Сосед Витя с тонкими прозрачными пальцами, раздутыми в суставах, а на концах сплющенными, как лопаточки, с гнилостным запахом изо рта, постепенно умиравший от легочного рака, рассказывал, что когда его собрались разрезать, то он от хлороформа начал падать в круглую яму, где лежали три мертвеца, веером, ногами вместе, головами врозь, три трупа, которые начали поворачиваться справа налево, когда он принялся на них падать. Но не упал, его вывели из наркоза, потому что оказалось, сердце у него не выдерживает. Поэтому он знал, как все будет, и жил себе, впустив в себя смерть, дыша на всех ее гнилым дыханием.
А у меня было нормальное сердце, значит, выводить не будут, и, значит, от третьего лома не увернешься. И я уже хотел, чтоб скорей, уже не уворачивался, и вот он пришел, и проломил череп, и серая масса брызнула, движение, выдергивающее штепсель.

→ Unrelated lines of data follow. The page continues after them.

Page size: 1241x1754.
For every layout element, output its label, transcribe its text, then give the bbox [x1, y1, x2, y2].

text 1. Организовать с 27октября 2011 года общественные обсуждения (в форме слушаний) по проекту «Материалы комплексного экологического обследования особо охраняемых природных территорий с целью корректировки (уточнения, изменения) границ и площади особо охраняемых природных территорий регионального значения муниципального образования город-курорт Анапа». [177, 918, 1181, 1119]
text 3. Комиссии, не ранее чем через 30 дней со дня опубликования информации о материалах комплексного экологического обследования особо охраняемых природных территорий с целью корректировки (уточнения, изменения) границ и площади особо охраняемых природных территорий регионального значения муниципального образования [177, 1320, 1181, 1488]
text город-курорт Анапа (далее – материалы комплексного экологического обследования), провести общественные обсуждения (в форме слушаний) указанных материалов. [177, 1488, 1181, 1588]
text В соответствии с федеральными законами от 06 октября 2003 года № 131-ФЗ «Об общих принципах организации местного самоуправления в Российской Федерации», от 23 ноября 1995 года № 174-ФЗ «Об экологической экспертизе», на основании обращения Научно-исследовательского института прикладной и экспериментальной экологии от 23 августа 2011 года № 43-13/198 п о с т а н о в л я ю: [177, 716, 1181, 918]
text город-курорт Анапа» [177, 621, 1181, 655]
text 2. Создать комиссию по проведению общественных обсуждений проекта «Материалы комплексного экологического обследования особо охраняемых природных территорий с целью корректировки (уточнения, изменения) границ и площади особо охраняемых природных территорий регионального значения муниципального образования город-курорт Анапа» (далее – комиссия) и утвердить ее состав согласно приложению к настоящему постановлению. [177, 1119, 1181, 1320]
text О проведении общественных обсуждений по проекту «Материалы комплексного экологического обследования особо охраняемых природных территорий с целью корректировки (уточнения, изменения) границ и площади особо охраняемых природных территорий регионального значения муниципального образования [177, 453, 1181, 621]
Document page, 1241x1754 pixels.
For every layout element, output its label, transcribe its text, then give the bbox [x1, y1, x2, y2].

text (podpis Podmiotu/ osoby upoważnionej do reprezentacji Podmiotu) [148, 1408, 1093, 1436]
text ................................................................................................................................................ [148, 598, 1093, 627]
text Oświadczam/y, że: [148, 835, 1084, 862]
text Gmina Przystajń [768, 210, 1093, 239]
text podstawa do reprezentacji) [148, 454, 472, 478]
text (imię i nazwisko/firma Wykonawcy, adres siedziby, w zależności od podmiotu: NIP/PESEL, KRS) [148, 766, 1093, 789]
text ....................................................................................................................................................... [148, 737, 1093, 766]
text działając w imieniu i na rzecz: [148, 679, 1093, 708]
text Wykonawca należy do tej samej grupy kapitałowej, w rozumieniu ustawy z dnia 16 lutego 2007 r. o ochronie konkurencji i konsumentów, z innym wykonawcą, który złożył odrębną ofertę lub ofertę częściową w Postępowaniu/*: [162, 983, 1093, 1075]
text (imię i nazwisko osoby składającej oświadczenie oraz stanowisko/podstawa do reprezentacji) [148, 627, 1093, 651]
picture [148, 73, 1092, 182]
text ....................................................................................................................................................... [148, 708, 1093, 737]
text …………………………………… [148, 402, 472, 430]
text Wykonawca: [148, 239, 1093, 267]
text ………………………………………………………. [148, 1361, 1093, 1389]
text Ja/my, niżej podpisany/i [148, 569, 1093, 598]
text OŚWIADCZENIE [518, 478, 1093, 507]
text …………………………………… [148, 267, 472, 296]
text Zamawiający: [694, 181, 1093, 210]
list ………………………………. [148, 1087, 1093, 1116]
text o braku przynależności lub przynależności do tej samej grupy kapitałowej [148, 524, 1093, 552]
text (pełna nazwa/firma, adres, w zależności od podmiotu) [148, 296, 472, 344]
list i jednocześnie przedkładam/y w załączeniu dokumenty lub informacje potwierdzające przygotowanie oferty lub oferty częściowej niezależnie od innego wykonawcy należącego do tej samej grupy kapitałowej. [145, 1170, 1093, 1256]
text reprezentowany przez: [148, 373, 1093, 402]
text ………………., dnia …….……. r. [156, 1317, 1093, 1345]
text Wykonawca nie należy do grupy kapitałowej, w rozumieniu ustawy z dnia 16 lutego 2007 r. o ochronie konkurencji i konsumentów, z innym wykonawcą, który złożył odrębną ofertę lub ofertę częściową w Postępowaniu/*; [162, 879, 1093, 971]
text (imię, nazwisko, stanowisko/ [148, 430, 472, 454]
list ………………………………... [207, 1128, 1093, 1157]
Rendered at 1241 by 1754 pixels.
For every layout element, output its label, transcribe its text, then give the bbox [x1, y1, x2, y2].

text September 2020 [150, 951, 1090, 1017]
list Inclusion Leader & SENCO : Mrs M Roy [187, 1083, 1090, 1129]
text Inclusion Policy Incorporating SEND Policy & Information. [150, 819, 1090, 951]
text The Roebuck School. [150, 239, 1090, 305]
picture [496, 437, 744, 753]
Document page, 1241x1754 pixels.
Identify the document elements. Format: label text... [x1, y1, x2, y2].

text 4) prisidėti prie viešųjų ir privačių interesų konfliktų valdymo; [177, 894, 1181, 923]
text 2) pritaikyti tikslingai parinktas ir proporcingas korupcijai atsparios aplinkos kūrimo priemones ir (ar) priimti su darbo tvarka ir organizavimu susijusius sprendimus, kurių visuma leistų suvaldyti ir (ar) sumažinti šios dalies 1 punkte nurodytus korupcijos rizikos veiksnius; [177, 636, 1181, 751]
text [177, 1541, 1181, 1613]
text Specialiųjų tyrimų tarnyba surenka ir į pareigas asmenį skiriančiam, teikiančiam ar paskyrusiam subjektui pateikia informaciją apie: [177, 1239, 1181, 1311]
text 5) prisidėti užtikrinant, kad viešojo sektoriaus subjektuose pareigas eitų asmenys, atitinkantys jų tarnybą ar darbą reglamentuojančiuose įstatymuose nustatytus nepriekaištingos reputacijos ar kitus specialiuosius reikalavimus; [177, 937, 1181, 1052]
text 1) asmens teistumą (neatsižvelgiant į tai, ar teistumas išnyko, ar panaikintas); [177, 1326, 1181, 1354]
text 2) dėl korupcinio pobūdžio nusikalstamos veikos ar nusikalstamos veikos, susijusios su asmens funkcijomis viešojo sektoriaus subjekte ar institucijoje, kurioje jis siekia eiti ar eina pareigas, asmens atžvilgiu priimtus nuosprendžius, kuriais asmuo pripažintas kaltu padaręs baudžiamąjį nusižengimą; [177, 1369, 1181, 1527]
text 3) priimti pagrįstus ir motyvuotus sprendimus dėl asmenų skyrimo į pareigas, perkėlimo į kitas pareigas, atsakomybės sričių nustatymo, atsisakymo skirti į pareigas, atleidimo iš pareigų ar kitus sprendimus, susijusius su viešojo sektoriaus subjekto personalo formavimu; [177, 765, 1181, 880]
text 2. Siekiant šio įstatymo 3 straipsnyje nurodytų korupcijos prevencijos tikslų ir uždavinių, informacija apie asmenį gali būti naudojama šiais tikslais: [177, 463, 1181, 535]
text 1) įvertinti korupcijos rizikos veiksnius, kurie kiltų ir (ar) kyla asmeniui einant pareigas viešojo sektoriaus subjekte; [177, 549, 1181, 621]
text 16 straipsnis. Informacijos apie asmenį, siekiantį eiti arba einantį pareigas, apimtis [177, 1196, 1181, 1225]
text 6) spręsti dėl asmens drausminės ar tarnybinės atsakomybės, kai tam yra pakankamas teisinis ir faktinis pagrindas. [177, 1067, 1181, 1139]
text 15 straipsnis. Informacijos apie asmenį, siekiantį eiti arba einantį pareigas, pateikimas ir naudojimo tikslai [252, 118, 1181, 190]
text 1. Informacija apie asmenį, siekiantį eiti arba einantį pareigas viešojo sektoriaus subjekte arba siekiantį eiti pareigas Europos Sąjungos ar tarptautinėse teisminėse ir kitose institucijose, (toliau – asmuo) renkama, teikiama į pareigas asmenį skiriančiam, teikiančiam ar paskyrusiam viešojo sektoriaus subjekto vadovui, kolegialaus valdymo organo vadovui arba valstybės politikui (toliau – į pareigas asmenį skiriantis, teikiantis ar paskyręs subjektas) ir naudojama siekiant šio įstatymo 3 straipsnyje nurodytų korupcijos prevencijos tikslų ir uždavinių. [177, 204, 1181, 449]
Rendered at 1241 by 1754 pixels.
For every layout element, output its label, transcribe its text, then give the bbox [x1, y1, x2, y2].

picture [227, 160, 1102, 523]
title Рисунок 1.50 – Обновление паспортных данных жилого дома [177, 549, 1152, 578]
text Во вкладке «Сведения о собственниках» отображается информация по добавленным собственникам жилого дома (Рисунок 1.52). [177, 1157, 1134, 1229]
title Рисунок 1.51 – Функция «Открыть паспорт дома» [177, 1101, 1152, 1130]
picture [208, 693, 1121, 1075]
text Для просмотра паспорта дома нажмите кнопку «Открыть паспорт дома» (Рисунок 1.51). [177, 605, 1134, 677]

И наступило счастье, нежно-желтые полосы света, белые с синевой халаты. Я видел их сверху, как они, сталкиваясь головами, пыхтят, стараются, торопятся. Смешно и безмятежно было смотреть на них, копающихся в маленьком тельце. И я проснулся.
Когда мы снимали Мишу, кстати, почему Миша, его же звали… как же его звали? Колька его звали, вот как. Но училка напрасно, глядя в журнал, пыталась вызвать его к доске по записанному в журнале имени. Она так хотела его переучить. Но Миша, сжавшись в комочек, хитро смотрел на нее сверкающими глазками и не отзывался. Кто его назвал Мишей, зачем? Почему он согласился? Что ему в этом виделось или слышалось? Помучавшись, училка поизносила, наконец, заветное: «Миша!» — и он, двоечник и оболтус, криво подпрыгивал, плелся отвечать.